Outward and proactive focus. Learning in HROs does not only occur from within, but also by actively seeking outside knowledge to improve safety. Such organizations don’t need an accident as a wake-up call for action. They consistently engage in proactive risk assessment activities, capitalizing on effective hazard reporting programs and using teams with sophisticated knowledge of systems to test and anticipate the ways things could go wrong. Additionally, HROs demonstrate an outward sharing of this knowledge via mentorship, networking, collaborative work, and external reporting systems.


Community involvement. HROs engage the community in their safety efforts. They build positive relationships with the media and respond openly to the public, who may have anxieties about safety within the industry. They are transparent with the public, disclosing information about accidents, errors, safety hazards, and other performance data. Additionally, community members are often asked to serve on safety panels, where their input is greatly valued and respected. 


Effective use of safety measurement. HROs know their safety climate and their level of system performance. They can tell if a change has resulted in an improvement, not just through workforce notification of problems, errors, and accidents, but by devoting resources to more reliable and accurate ways of detecting risk, errors, and harm. One could argue that accidents in HROs are more transparent than medical errors. However, HROs do not simply count the number of airline crashes, nuclear meltdowns, or chemical spills; nor do they rely on workforce notification of problems. Instead, they have standard surveillance plans that help them systematically uncover risk, errors, and less than excellent outcomes. Tracking their performance over time, HROs typically have reliable outcome data, which can be used for benchmarking when linked with the processes that produced them.

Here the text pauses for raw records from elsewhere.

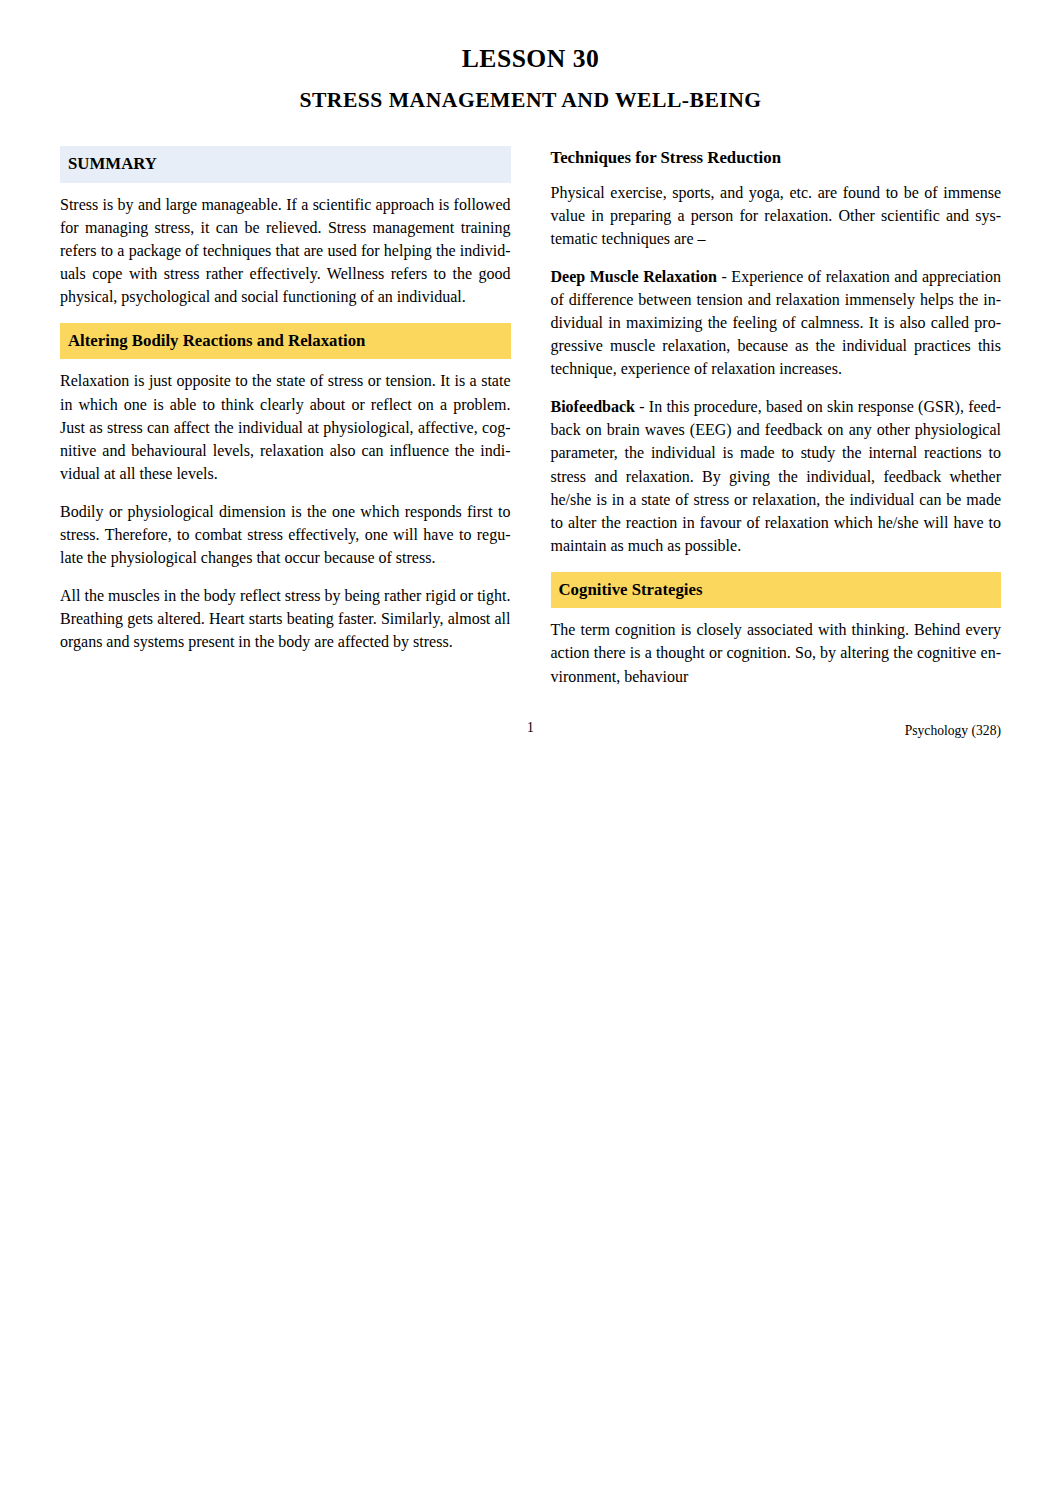LESSON 30
STRESS MANAGEMENT AND WELL-BEING
SUMMARY
Stress is by and large manageable. If a scientific approach is followed for managing stress, it can be relieved. Stress management training refers to a package of techniques that are used for helping the individuals cope with stress rather effectively. Wellness refers to the good physical, psychological and social functioning of an individual.
Altering Bodily Reactions and Relaxation
Relaxation is just opposite to the state of stress or tension. It is a state in which one is able to think clearly about or reflect on a problem. Just as stress can affect the individual at physiological, affective, cognitive and behavioural levels, relaxation also can influence the individual at all these levels.
Bodily or physiological dimension is the one which responds first to stress. Therefore, to combat stress effectively, one will have to regulate the physiological changes that occur because of stress.
All the muscles in the body reflect stress by being rather rigid or tight. Breathing gets altered. Heart starts beating faster. Similarly, almost all organs and systems present in the body are affected by stress.
Techniques for Stress Reduction
Physical exercise, sports, and yoga, etc. are found to be of immense value in preparing a person for relaxation. Other scientific and systematic techniques are –
Deep Muscle Relaxation - Experience of relaxation and appreciation of difference between tension and relaxation immensely helps the individual in maximizing the feeling of calmness. It is also called progressive muscle relaxation, because as the individual practices this technique, experience of relaxation increases.
Biofeedback - In this procedure, based on skin response (GSR), feedback on brain waves (EEG) and feedback on any other physiological parameter, the individual is made to study the internal reactions to stress and relaxation. By giving the individual, feedback whether he/she is in a state of stress or relaxation, the individual can be made to alter the reaction in favour of relaxation which he/she will have to maintain as much as possible.
Cognitive Strategies
The term cognition is closely associated with thinking. Behind every action there is a thought or cognition. So, by altering the cognitive environment, behaviour
1
Psychology (328)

Conclusion. As noted in the 2001 evidence report prepared for the Agency for Healthcare Research and Quality, “Promoting a culture of safety remains surprisingly unexplored in healthcare settings, where the risk of error is high.”3 Culture change occurs slowly, but today, we can set the stage for this necessary paradigm shift. The benefits to patient safety are vast, but don’t overlook the positive impact on the workforce, too. Employees who work in HROs with a strong safety culture consistently report that the following values are clearly present and visible in their organization:3 ,6


  • Freedom for creativity and innovation
  • Pride in achieving goals
  • Strong feelings of credibility and interpersonal trust
  • Resiliency in the wake of problems
  • Helpful and supportive coworkers
  • Friendly, open working relationships 
  • Strong sense of interpersonal responsibility.


The idiom, “Culture eats strategy for lunch every day” is not without basis and should be heeded by the healthcare industry.

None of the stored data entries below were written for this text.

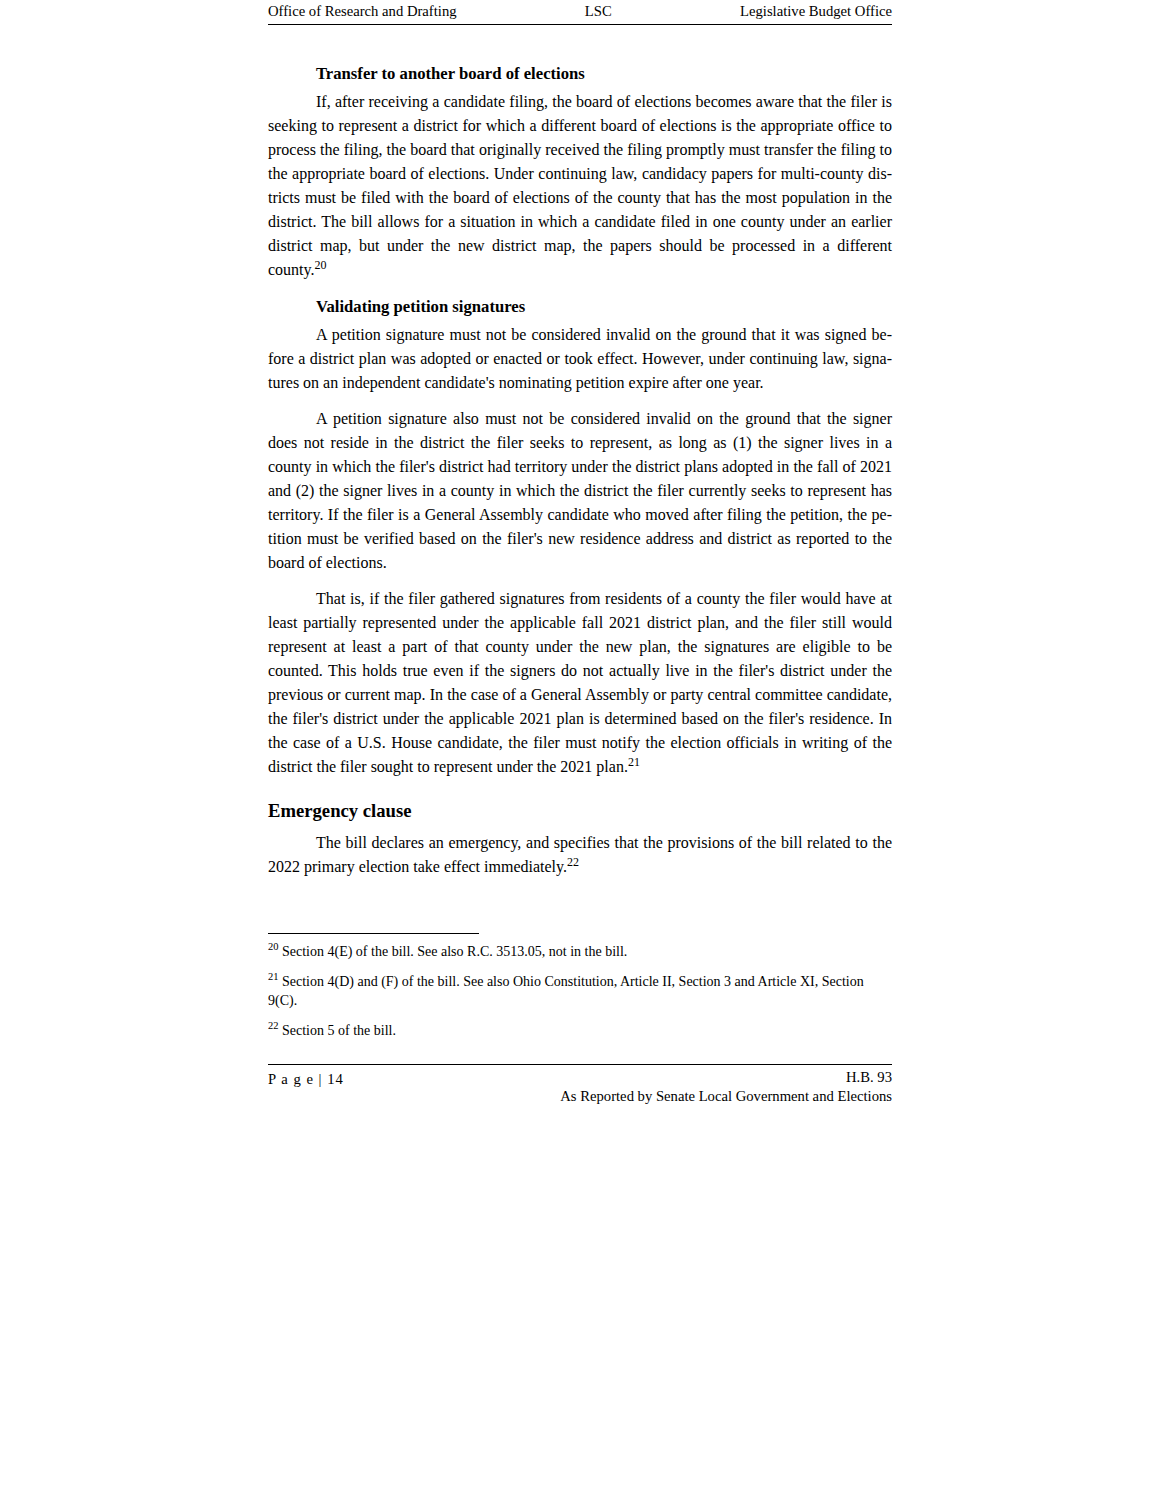Office of Research and Drafting
LSC
Legislative Budget Office
Transfer to another board of elections
If, after receiving a candidate filing, the board of elections becomes aware that the filer is seeking to represent a district for which a different board of elections is the appropriate office to process the filing, the board that originally received the filing promptly must transfer the filing to the appropriate board of elections. Under continuing law, candidacy papers for multi-county districts must be filed with the board of elections of the county that has the most population in the district. The bill allows for a situation in which a candidate filed in one county under an earlier district map, but under the new district map, the papers should be processed in a different county.20
Validating petition signatures
A petition signature must not be considered invalid on the ground that it was signed before a district plan was adopted or enacted or took effect. However, under continuing law, signatures on an independent candidate's nominating petition expire after one year.
A petition signature also must not be considered invalid on the ground that the signer does not reside in the district the filer seeks to represent, as long as (1) the signer lives in a county in which the filer's district had territory under the district plans adopted in the fall of 2021 and (2) the signer lives in a county in which the district the filer currently seeks to represent has territory. If the filer is a General Assembly candidate who moved after filing the petition, the petition must be verified based on the filer's new residence address and district as reported to the board of elections.
That is, if the filer gathered signatures from residents of a county the filer would have at least partially represented under the applicable fall 2021 district plan, and the filer still would represent at least a part of that county under the new plan, the signatures are eligible to be counted. This holds true even if the signers do not actually live in the filer's district under the previous or current map. In the case of a General Assembly or party central committee candidate, the filer's district under the applicable 2021 plan is determined based on the filer's residence. In the case of a U.S. House candidate, the filer must notify the election officials in writing of the district the filer sought to represent under the 2021 plan.21
Emergency clause
The bill declares an emergency, and specifies that the provisions of the bill related to the 2022 primary election take effect immediately.22
20 Section 4(E) of the bill. See also R.C. 3513.05, not in the bill.
21 Section 4(D) and (F) of the bill. See also Ohio Constitution, Article II, Section 3 and Article XI, Section 9(C).
22 Section 5 of the bill.
P a g e | 14
H.B. 93
As Reported by Senate Local Government and Elections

  • 3 a b c d Shojania KG, Duncan WB, McDonald KM, et al. Making healthcare safer: a critical analysis of patient safety practices. Evidence report/technology assessment #43 (Prepared by University of California at San Francisco-Stanford University under contract #290-97-0013), AHRQ publication #01-E058, Rockville, MD: Agency for Healthcare Research and Quality. July 2001.
  • 5Baker DP, Salas E, King H, Battles J, et al. The role of teamwork in professional education of physicians: current status and assessment recommendations. J of Qual and Safety. 2005;31(4):185-202.
  • 2 a b Senge P, Kleiner A, Roberts C, et al. The dance of change. 1999; Currency:NY, NY.
  • 4 a b Senge P, Kleiner A, Roberts C, et al. The fifth discipline fieldbook. 1994; Currency: NY, NY.
  • 1 a b Kohn L, Corrigan J, Donaldson M, eds: To err is human: building a safer health system. Washington, DC: Committee on Quality of Health Care in America, Institute of Medicine. National Academy Press; 2000.
  • 6Roberts KH. Cultural characteristics of reliability enhancing organizations. J of Managerial Issues. 1993;5:165-81.